The market is highly focused on Micron's progress in HBM and its partnership with NVIDIA. Sanjay Mehrotra confirmed that Micron began volume production and shipment of its HBM4 36GB 12-High (12H) product in the first quarter of fiscal 2026, specifically designed for NVIDIA's Vera Rubin architecture. "We expect to reach mature yields for HBM4 faster than we did for HBM3E," Mehrotra emphasized. Additionally, Micron is developing the next-generation HBM4E, expected to enter volume production in 2027, further solidifying its position in the high-end AI accelerator supply chain.
Micron's third-quarter gross margin guidance of 81% astonished Wall Street. Analysts repeatedly questioned its sustainability and future pricing logic during the Q&A session. CFO Mark Murphy's response highlighted a fundamental shift in the memory market: "AI is a transformative, long-term driver. AI requires not just more memory, but higher-performance memory." This challenges the traditional memory cycle of price spikes from supply-demand mismatches followed by crashes from overcapacity. Sanjay added a impactful statement: "AI is not just increasing demand for memory; it is fundamentally reshaping memory into a decisive strategic asset for the AI era."
A "barrel effect" exists in the market: the computational bottleneck for large AI models has shifted from compute chips to memory bandwidth and capacity. Without faster, larger memory, AI cannot further reduce token computation costs or support more complex agentic AI reasoning. Demand is surging not only for HBM but also for traditional data center SSDs. The call revealed that Micron's data center NAND revenue doubled sequentially in the second quarter, driven by increased adoption of AI use cases like vector databases and KV cache offload, with demand far exceeding available supply.
Regarding the severity of the shortage, Mehrotra was direct: "Supply is extremely tight, and it is tight across end markets." When pressed on actual customer allocation, he confirmed that the situation from last quarter persists: "For some key customers, in the medium term, we can only meet 50% to two-thirds of their demand." Supply-side constraints were repeatedly cited, including cleanroom limitations, long construction cycles, increased HBM wafer consumption ratio (trade ratio), slowing bit growth per wafer from advanced node transitions, and low inventory levels. Addressing margin sustainability, Murphy stated plainly, "We have indicated that market conditions are expected to remain very tight beyond 2026."
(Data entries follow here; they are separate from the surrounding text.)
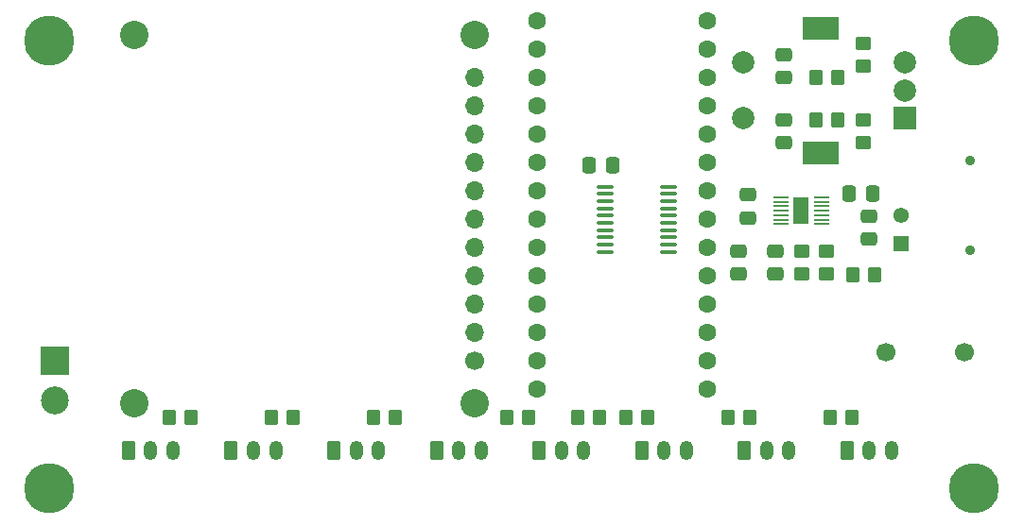
<source format=gbs>
%TF.GenerationSoftware,KiCad,Pcbnew,(6.0.9)*%
%TF.CreationDate,2022-12-29T20:38:24-05:00*%
%TF.ProjectId,led_controller,6c65645f-636f-46e7-9472-6f6c6c65722e,rev?*%
%TF.SameCoordinates,Original*%
%TF.FileFunction,Soldermask,Bot*%
%TF.FilePolarity,Negative*%
%FSLAX46Y46*%
G04 Gerber Fmt 4.6, Leading zero omitted, Abs format (unit mm)*
G04 Created by KiCad (PCBNEW (6.0.9)) date 2022-12-29 20:38:24*
%MOMM*%
%LPD*%
G01*
G04 APERTURE LIST*
G04 Aperture macros list*
%AMRoundRect*
0 Rectangle with rounded corners*
0 $1 Rounding radius*
0 $2 $3 $4 $5 $6 $7 $8 $9 X,Y pos of 4 corners*
0 Add a 4 corners polygon primitive as box body*
4,1,4,$2,$3,$4,$5,$6,$7,$8,$9,$2,$3,0*
0 Add four circle primitives for the rounded corners*
1,1,$1+$1,$2,$3*
1,1,$1+$1,$4,$5*
1,1,$1+$1,$6,$7*
1,1,$1+$1,$8,$9*
0 Add four rect primitives between the rounded corners*
20,1,$1+$1,$2,$3,$4,$5,0*
20,1,$1+$1,$4,$5,$6,$7,0*
20,1,$1+$1,$6,$7,$8,$9,0*
20,1,$1+$1,$8,$9,$2,$3,0*%
G04 Aperture macros list end*
%ADD10C,0.889000*%
%ADD11RoundRect,0.250000X-0.350000X-0.625000X0.350000X-0.625000X0.350000X0.625000X-0.350000X0.625000X0*%
%ADD12O,1.200000X1.750000*%
%ADD13R,2.500000X2.500000*%
%ADD14C,2.500000*%
%ADD15C,4.500000*%
%ADD16C,2.540000*%
%ADD17C,1.700000*%
%ADD18O,1.700000X1.700000*%
%ADD19R,2.000000X2.000000*%
%ADD20C,2.000000*%
%ADD21R,3.200000X2.000000*%
%ADD22C,1.600000*%
%ADD23R,1.378000X1.378000*%
%ADD24C,1.378000*%
%ADD25RoundRect,0.250000X-0.350000X-0.450000X0.350000X-0.450000X0.350000X0.450000X-0.350000X0.450000X0*%
%ADD26RoundRect,0.250000X0.450000X-0.350000X0.450000X0.350000X-0.450000X0.350000X-0.450000X-0.350000X0*%
%ADD27RoundRect,0.250000X0.475000X-0.337500X0.475000X0.337500X-0.475000X0.337500X-0.475000X-0.337500X0*%
%ADD28RoundRect,0.250000X-0.475000X0.337500X-0.475000X-0.337500X0.475000X-0.337500X0.475000X0.337500X0*%
%ADD29RoundRect,0.250000X-0.337500X-0.475000X0.337500X-0.475000X0.337500X0.475000X-0.337500X0.475000X0*%
%ADD30RoundRect,0.250000X0.350000X0.450000X-0.350000X0.450000X-0.350000X-0.450000X0.350000X-0.450000X0*%
%ADD31RoundRect,0.050000X-0.650000X-0.050000X0.650000X-0.050000X0.650000X0.050000X-0.650000X0.050000X0*%
%ADD32R,1.400000X2.350000*%
%ADD33RoundRect,0.250000X-0.450000X0.350000X-0.450000X-0.350000X0.450000X-0.350000X0.450000X0.350000X0*%
%ADD34RoundRect,0.100000X0.637500X0.100000X-0.637500X0.100000X-0.637500X-0.100000X0.637500X-0.100000X0*%
%ADD35RoundRect,0.250000X0.337500X0.475000X-0.337500X0.475000X-0.337500X-0.475000X0.337500X-0.475000X0*%
G04 APERTURE END LIST*
D10*
X175641000Y-100945487D03*
X175641000Y-108945486D03*
D11*
X127858810Y-126926000D03*
D12*
X129858810Y-126926000D03*
X131858810Y-126926000D03*
D13*
X93730000Y-118900000D03*
D14*
X93730000Y-122400000D03*
D11*
X100284922Y-126926000D03*
D12*
X102284922Y-126926000D03*
X104284922Y-126926000D03*
D15*
X176022000Y-90170000D03*
D11*
X164624000Y-126926000D03*
D12*
X166624000Y-126926000D03*
X168624000Y-126926000D03*
D15*
X93218000Y-130302000D03*
D16*
X131318000Y-89662000D03*
X131318000Y-122682000D03*
X100838000Y-122682000D03*
X100838000Y-89662000D03*
D17*
X131318000Y-118872000D03*
D18*
X131318000Y-116332000D03*
X131318000Y-113792000D03*
X131318000Y-111252000D03*
X131318000Y-108712000D03*
X131318000Y-106172000D03*
X131318000Y-103632000D03*
X131318000Y-101092000D03*
X131318000Y-98552000D03*
X131318000Y-96012000D03*
X131318000Y-93472000D03*
D15*
X93218000Y-90170000D03*
D11*
X137050106Y-126926000D03*
D12*
X139050106Y-126926000D03*
X141050106Y-126926000D03*
D11*
X146241402Y-126926000D03*
D12*
X148241402Y-126926000D03*
X150241402Y-126926000D03*
D11*
X109476218Y-126926000D03*
D12*
X111476218Y-126926000D03*
X113476218Y-126926000D03*
D19*
X169810000Y-97115000D03*
D20*
X169810000Y-92115000D03*
X169810000Y-94615000D03*
D21*
X162310000Y-100215000D03*
X162310000Y-89015000D03*
D20*
X155310000Y-92115000D03*
X155310000Y-97115000D03*
D22*
X136906000Y-88392000D03*
X136906000Y-90932000D03*
X136906000Y-93472000D03*
X136906000Y-96012000D03*
X136906000Y-98552000D03*
X136906000Y-101092000D03*
X136906000Y-103632000D03*
X136906000Y-106172000D03*
X136906000Y-108712000D03*
X136906000Y-111252000D03*
X136906000Y-113792000D03*
X136906000Y-116332000D03*
X136906000Y-118872000D03*
X136906000Y-121412000D03*
X152146000Y-121412000D03*
X152146000Y-118872000D03*
X152146000Y-116332000D03*
X152146000Y-113792000D03*
X152146000Y-111252000D03*
X152146000Y-108712000D03*
X152146000Y-106172000D03*
X152146000Y-103632000D03*
X152146000Y-101092000D03*
X152146000Y-98552000D03*
X152146000Y-96012000D03*
X152146000Y-93472000D03*
X152146000Y-90932000D03*
X152146000Y-88392000D03*
D23*
X169513000Y-108331000D03*
D24*
X169513000Y-105791000D03*
D11*
X118667514Y-126926000D03*
D12*
X120667514Y-126926000D03*
X122667514Y-126926000D03*
D15*
X176022000Y-130302000D03*
D17*
X175112500Y-118110000D03*
X168112500Y-118110000D03*
D11*
X155432698Y-126926000D03*
D12*
X157432698Y-126926000D03*
X159432698Y-126926000D03*
D25*
X113046000Y-123952000D03*
X115046000Y-123952000D03*
X134144000Y-123952000D03*
X136144000Y-123952000D03*
D26*
X166116000Y-99298000D03*
X166116000Y-97298000D03*
D25*
X161814000Y-93472000D03*
X163814000Y-93472000D03*
D27*
X155765000Y-106066500D03*
X155765000Y-103991500D03*
D28*
X158242000Y-109026500D03*
X158242000Y-111101500D03*
D26*
X160591000Y-111064000D03*
X160591000Y-109064000D03*
D29*
X164824500Y-103886000D03*
X166899500Y-103886000D03*
D25*
X103902000Y-123952000D03*
X105902000Y-123952000D03*
D30*
X146812000Y-123952000D03*
X144812000Y-123952000D03*
D31*
X158728000Y-106610000D03*
X158728000Y-106210000D03*
X158728000Y-105810000D03*
X158728000Y-105410000D03*
X158728000Y-105010000D03*
X158728000Y-104610000D03*
X158728000Y-104210000D03*
X162327996Y-104210002D03*
X162328000Y-104610000D03*
X162328000Y-105010000D03*
X162328000Y-105410000D03*
X162328000Y-105810000D03*
X162328000Y-106210000D03*
X162328000Y-106610000D03*
D32*
X160528000Y-105410000D03*
D33*
X166116000Y-90440000D03*
X166116000Y-92440000D03*
D34*
X148658500Y-103247000D03*
X148658500Y-103897000D03*
X148658500Y-104547000D03*
X148658500Y-105197000D03*
X148658500Y-105847000D03*
X148658500Y-106497000D03*
X148658500Y-107147000D03*
X148658500Y-107797000D03*
X148658500Y-108447000D03*
X148658500Y-109097000D03*
X142933500Y-109097000D03*
X142933500Y-108447000D03*
X142933500Y-107797000D03*
X142933500Y-107147000D03*
X142933500Y-106497000D03*
X142933500Y-105847000D03*
X142933500Y-105197000D03*
X142933500Y-104547000D03*
X142933500Y-103897000D03*
X142933500Y-103247000D03*
D35*
X143637000Y-101346000D03*
X141562000Y-101346000D03*
D30*
X165084000Y-123952000D03*
X163084000Y-123952000D03*
X163814000Y-97282000D03*
X161814000Y-97282000D03*
D27*
X159004000Y-99335500D03*
X159004000Y-97260500D03*
D33*
X162814000Y-109064000D03*
X162814000Y-111064000D03*
D27*
X154940000Y-111101500D03*
X154940000Y-109026500D03*
D30*
X167116000Y-111125000D03*
X165116000Y-111125000D03*
X155956000Y-123952000D03*
X153956000Y-123952000D03*
D25*
X122190000Y-123952000D03*
X124190000Y-123952000D03*
D27*
X166624000Y-107971500D03*
X166624000Y-105896500D03*
D28*
X159004000Y-91418500D03*
X159004000Y-93493500D03*
D25*
X140494000Y-123952000D03*
X142494000Y-123952000D03*
M02*

</source>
The company also provided a 2026 industry bit shipment outlook to support the "tight balance" narrative: DRAM bit shipments are expected to grow in the low-20% range (slightly above prior expectations), while NAND bit shipments are projected to grow approximately 20%.
When asked if high prices could suppress demand in consumer electronics like PCs and smartphones, Mehrotra acknowledged potential impact but affirmed the configuration trend remains intact. He stated that price-sensitive markets "may see some demand affected by higher prices," but overall demand remains "quite strong." The company aims to maintain a diversified supply across end markets rather than concentrating solely on data centers. However, Micron provided a specific near-term assessment: in 2026, due to constrained DRAM and NAND supply, unit shipments of PCs and smartphones "could decline to low double-digit percentage ranges."
The medium-to-long-term mitigating factor is increasing memory content per device. Micron highlighted several configuration upgrades driven by on-device AI: PCs with agentic AI capabilities recommend "at least 32GB" of memory, roughly double the average PC; emerging personal AI workstations feature "128GB configurations"; and the share of flagship smartphones with 12GB or more DRAM surged to nearly "80%" in the recent quarter, compared to "less than 20%" a year ago.